企画したのは、御殿場に本拠を構える、日本を代表するレーシングカー・コンストラクターの、ムーンクラフト代表・由良拓也氏だ。
もちろん納税額の3割という還元率では、新規でゼロからすべてを作るのは不可能なため、その名のとおりケータハム・セブンがベースとなる。
カーボンファイバーで新規にデザイン
とはいえ、ただのボディ替えというわけではない。なんとボディだけでなく、アンダーフロアもすべてカーボンファイバーで新規にデザイン、製作されるうえ、車検にも対応しているのである。

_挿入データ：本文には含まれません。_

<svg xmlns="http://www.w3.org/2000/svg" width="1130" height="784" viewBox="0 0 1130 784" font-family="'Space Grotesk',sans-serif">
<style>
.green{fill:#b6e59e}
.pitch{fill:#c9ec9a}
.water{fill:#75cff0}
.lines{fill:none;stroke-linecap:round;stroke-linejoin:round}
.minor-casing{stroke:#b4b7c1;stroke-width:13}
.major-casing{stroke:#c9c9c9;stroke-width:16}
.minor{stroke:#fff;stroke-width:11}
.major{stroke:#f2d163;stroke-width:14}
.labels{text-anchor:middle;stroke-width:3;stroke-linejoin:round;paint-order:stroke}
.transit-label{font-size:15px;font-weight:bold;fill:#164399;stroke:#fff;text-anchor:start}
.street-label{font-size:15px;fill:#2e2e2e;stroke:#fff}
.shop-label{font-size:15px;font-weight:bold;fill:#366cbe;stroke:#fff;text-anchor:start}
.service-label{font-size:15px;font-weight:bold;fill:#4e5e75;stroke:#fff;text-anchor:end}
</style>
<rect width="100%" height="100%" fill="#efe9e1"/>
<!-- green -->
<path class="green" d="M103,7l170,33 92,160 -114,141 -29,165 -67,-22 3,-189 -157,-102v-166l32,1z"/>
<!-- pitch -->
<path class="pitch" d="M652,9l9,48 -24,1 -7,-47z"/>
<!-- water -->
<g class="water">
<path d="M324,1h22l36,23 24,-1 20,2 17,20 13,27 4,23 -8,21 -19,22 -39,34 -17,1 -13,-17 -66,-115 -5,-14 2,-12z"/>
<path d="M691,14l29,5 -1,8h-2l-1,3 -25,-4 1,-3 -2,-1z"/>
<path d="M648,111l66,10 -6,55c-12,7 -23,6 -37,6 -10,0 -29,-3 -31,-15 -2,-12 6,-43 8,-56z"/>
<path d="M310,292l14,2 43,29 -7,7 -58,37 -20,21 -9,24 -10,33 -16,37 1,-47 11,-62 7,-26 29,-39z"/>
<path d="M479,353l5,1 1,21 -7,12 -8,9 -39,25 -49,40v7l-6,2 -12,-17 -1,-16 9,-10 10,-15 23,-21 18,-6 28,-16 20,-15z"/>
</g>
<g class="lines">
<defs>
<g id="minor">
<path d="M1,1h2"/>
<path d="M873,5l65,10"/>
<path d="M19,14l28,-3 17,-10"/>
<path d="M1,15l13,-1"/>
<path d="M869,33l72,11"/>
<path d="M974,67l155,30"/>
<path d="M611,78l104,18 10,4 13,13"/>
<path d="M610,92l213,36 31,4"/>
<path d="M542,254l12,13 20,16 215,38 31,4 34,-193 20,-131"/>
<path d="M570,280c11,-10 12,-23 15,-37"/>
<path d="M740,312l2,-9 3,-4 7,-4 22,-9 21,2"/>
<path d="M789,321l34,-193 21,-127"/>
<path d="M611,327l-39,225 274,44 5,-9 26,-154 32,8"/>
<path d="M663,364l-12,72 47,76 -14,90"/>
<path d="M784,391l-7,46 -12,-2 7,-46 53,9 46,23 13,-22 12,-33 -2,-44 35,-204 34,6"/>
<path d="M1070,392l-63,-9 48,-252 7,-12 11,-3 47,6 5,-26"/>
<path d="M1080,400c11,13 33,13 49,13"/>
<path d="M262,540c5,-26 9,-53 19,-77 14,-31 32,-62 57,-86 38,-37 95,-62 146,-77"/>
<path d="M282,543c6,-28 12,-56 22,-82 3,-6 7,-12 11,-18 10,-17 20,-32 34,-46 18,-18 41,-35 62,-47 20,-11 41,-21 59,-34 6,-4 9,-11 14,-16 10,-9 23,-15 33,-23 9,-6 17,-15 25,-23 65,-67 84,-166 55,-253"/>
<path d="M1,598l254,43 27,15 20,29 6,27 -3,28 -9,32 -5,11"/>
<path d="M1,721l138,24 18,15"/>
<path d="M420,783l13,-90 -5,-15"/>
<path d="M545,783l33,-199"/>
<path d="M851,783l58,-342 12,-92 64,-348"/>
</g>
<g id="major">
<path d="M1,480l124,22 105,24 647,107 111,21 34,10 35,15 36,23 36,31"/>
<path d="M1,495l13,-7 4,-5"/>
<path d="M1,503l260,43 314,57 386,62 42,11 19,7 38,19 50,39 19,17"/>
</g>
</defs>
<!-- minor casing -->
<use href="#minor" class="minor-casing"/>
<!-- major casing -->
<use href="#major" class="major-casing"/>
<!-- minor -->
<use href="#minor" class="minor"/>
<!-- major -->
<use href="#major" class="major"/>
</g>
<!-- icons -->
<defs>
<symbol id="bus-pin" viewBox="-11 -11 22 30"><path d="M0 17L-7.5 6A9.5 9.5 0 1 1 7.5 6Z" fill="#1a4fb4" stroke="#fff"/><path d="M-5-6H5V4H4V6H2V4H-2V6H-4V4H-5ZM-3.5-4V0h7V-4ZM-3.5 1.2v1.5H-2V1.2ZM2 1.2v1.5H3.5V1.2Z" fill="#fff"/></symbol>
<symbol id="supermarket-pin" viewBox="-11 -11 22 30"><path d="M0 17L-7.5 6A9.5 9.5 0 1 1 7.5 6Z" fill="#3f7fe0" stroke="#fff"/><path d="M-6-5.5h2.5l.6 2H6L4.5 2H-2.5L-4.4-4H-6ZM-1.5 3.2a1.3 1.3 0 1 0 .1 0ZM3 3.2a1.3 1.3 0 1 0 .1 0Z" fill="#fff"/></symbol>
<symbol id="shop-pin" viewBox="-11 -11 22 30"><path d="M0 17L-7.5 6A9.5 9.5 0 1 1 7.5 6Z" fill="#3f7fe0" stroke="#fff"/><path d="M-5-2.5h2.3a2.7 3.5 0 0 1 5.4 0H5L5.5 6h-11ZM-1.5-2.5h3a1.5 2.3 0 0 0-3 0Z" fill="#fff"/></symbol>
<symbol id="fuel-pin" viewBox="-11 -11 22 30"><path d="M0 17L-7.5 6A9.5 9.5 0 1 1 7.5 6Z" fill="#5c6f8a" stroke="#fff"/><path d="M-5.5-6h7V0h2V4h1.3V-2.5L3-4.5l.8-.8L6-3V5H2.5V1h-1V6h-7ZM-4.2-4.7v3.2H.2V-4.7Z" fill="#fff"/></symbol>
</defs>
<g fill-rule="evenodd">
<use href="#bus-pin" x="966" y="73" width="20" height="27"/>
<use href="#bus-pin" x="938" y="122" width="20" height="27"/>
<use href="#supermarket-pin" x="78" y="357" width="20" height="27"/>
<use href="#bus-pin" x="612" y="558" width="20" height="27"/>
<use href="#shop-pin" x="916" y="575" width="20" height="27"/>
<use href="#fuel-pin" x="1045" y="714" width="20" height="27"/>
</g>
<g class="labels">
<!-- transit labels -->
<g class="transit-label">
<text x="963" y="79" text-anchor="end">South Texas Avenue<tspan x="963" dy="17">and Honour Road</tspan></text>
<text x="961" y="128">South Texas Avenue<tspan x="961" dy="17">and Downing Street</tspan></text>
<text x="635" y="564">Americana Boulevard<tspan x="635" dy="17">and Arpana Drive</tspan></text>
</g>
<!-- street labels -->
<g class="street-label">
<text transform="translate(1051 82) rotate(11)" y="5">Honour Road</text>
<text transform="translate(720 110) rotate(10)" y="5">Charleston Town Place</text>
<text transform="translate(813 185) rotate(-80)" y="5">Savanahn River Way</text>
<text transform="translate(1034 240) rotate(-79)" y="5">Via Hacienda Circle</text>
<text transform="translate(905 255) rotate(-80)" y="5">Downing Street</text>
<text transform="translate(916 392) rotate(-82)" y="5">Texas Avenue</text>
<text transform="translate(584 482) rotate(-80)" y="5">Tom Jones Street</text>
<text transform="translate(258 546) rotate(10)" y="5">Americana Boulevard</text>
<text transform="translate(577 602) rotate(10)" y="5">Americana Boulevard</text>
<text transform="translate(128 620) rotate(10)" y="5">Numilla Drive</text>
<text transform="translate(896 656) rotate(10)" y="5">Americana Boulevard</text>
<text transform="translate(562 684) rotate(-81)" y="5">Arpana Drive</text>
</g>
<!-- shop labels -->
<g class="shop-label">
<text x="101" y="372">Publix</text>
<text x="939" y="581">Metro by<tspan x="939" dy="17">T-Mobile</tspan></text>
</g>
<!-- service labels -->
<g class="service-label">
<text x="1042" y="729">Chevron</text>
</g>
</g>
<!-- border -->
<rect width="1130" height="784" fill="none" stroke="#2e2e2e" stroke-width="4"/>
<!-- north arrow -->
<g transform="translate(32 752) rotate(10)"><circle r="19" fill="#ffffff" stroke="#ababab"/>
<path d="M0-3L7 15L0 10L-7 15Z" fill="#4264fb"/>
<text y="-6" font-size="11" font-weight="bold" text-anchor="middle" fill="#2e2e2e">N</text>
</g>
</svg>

「セブン・ベースでオリジナル・スポーツを作りたいと、ずっと温めていたアイデアと、我々が御殿場で磨いてきたレーシングカーの設計、カーボンファイバーの成型、空力の技術をフルに動員した感じですね。最新のLMPマシンの技術を取り入れながら、アンダーフロアでダウンフォースが出るようにしてあるので、最高速、ボディ剛性など全体的に性能が上がるはずです」
そう由良氏が語るとおり、CADデータで見せてもらった内容はまさにレーシングカーのそれ。しかもオーナーはCFD(数値流体力学)を使ったデータ検証から製作に至るまで、その開発過程もすべて見届けることができるのだ!
そういう意味でもクルマ好きにとって、世界で一番贅沢かつ有意義な1億円の使い方と言えるかもしれない。